美しい顔が近づくと、ぎょっとする。男はロダンの手をつかむと、その手の中に紙切れのようなものを潜り込ませた。
「気になるようでしたら、ここへ」
「……バカバカしい」
ロダンはそれだけ言うのが精一杯だった。
「ですが、あなたは来るでしょう。あなたの力が必要なのです」
男は見透かしたように言うと、来るときと違って扉を開けて、パタンと扉を閉めた。
ロダンは汗を垂らしながら、手に握らされたメモ用紙を見た。破り捨てようと、両手で掴む。だが何度か息を整えると、きょろきょろとあたりを見回した。そうしてテーブルの引き出しまでとってかえすと、引き出しの鍵を開けた。わずかな貴重品と重要な手紙しか入っていないところだ。
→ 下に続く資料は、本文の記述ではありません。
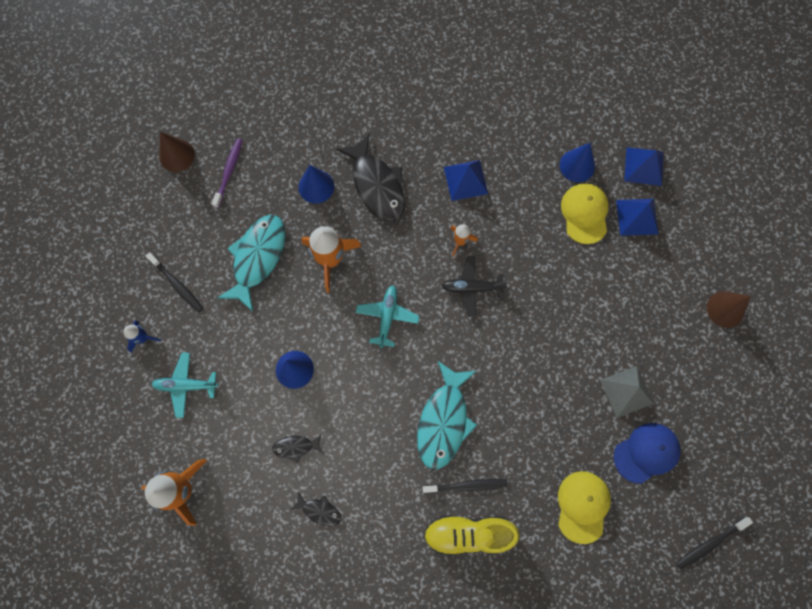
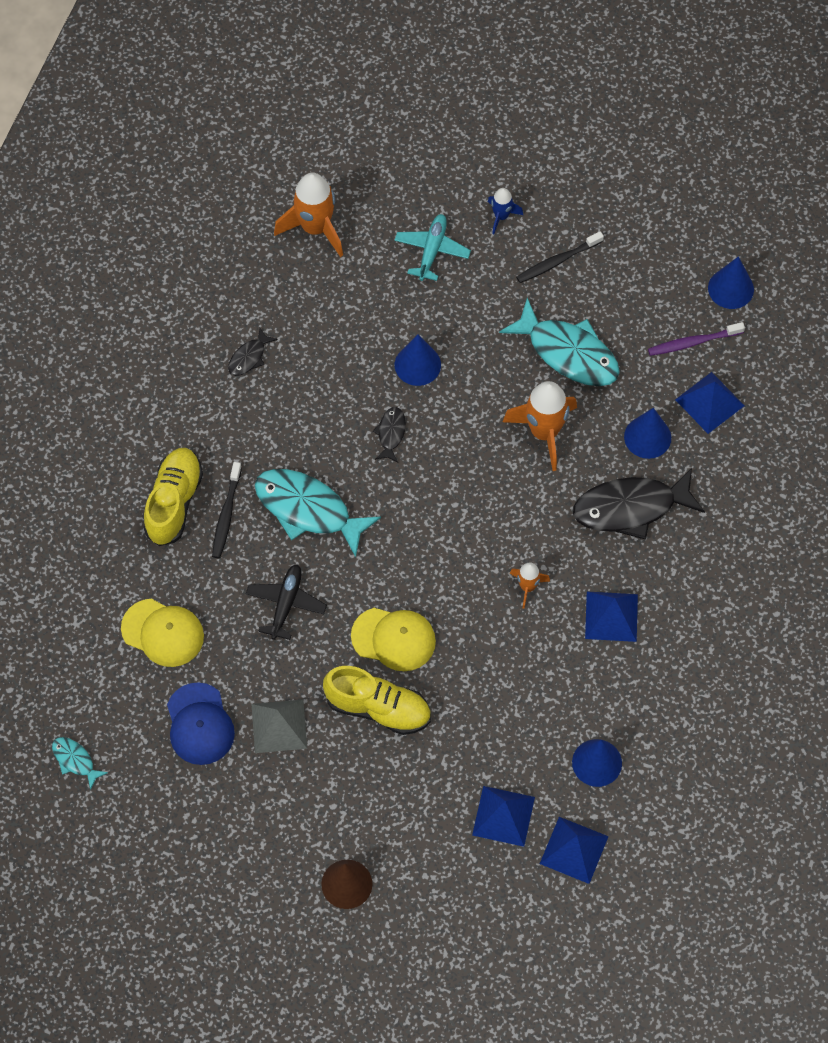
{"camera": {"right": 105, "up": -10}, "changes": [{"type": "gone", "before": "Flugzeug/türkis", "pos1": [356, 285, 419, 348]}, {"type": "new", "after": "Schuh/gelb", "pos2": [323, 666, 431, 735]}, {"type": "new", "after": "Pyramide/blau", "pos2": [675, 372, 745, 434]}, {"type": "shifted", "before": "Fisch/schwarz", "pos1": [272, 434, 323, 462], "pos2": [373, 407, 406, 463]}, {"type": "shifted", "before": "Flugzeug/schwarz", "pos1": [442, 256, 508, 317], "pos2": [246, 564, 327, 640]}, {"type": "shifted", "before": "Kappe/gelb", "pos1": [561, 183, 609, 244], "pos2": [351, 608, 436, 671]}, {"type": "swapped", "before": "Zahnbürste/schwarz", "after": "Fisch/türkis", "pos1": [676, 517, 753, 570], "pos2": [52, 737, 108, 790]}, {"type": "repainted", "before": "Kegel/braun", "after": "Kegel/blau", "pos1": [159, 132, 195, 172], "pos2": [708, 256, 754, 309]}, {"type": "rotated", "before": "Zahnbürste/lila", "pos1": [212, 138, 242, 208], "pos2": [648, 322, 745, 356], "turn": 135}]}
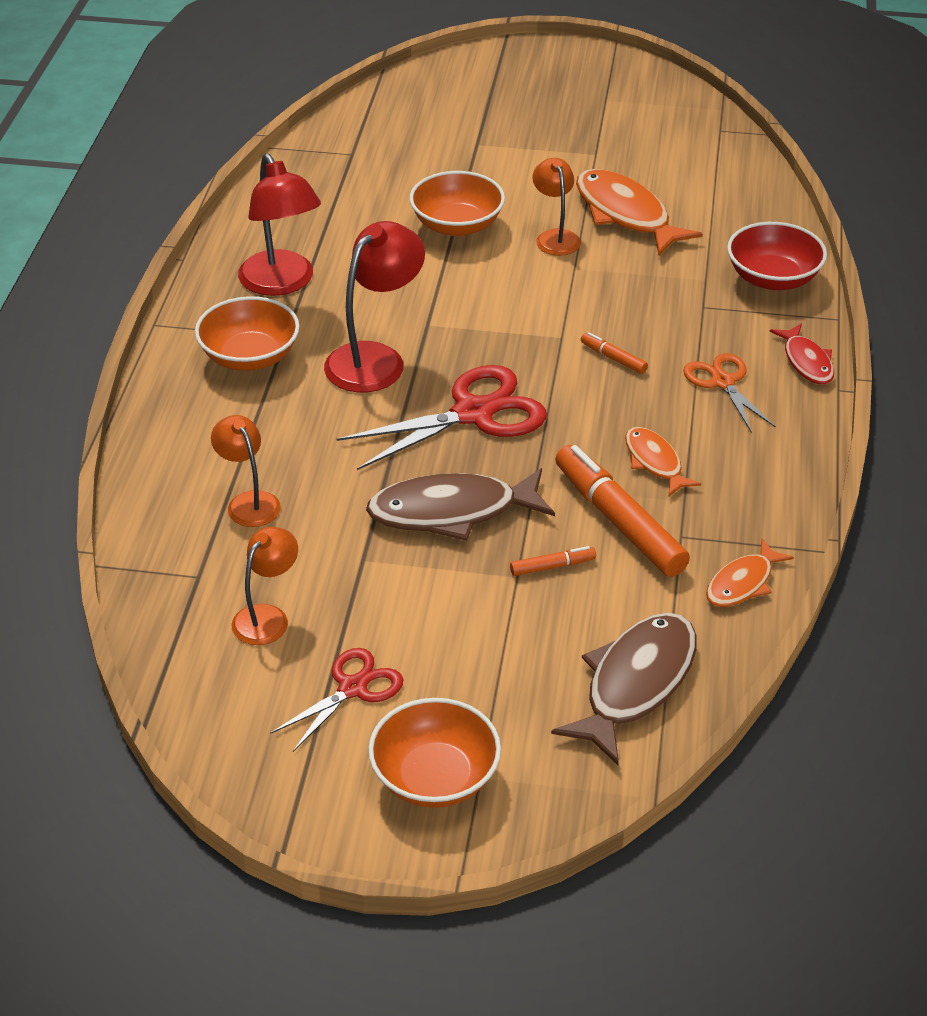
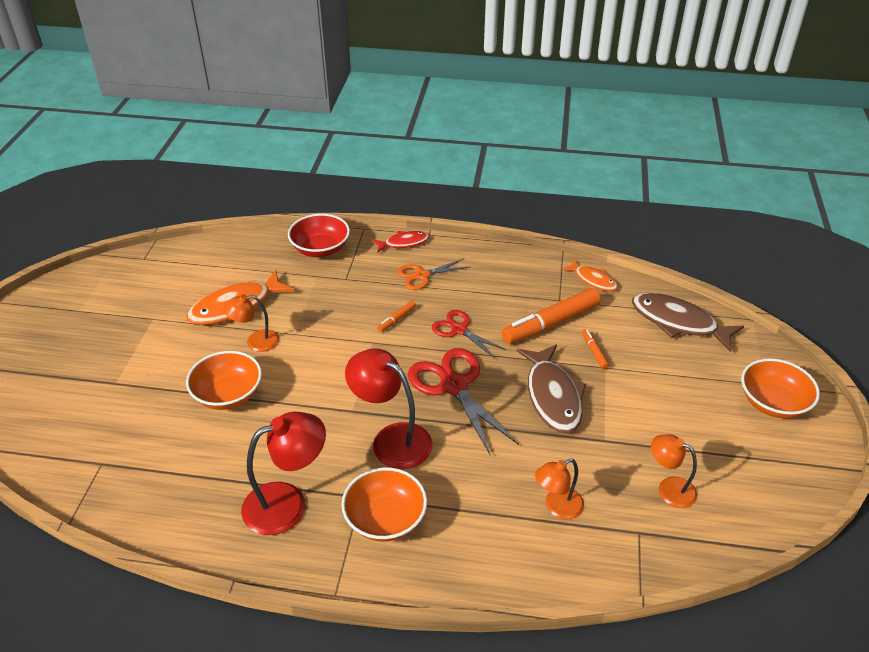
{"camera": {"right": -90, "up": 0}, "changes": [{"type": "gone", "before": "Fisch/orange", "pos1": [625, 427, 701, 496]}, {"type": "shifted", "before": "Schere/rot", "pos1": [270, 648, 403, 752], "pos2": [432, 310, 506, 358]}]}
ロダンはそこにメモ用紙を放り込むと、慎重に引き出しを閉めた。
誰にも見られていないことを願いながら。
*
銀髪の男はまるでそれが自然とでも言いたげに、部屋を出て廊下を歩いた。途中ですれ違う神官たちは、彼のことなど目に入っていないように背後へ歩いていく。そのまま外へ出ると、庭の手入れをしていた神官たちとすれ違う。
「……あら?」
その途中で、ひとりの女神官が振り返った。
だが彼女も、男の姿は目に入っていないようだった。不思議そうな顔をする。
「どうした?」
他の神官が声をかける。
「え? ううん、なんでもないの」
首を振って、とりつくろうように笑った。
ただ、少しだけ不安を覚えるように顔を曇らせて付け加えた。
「いま……鈴の音がしたような気がして……」
女神官のつぶやきを背に、男は悠々と教会の外へと歩いていった。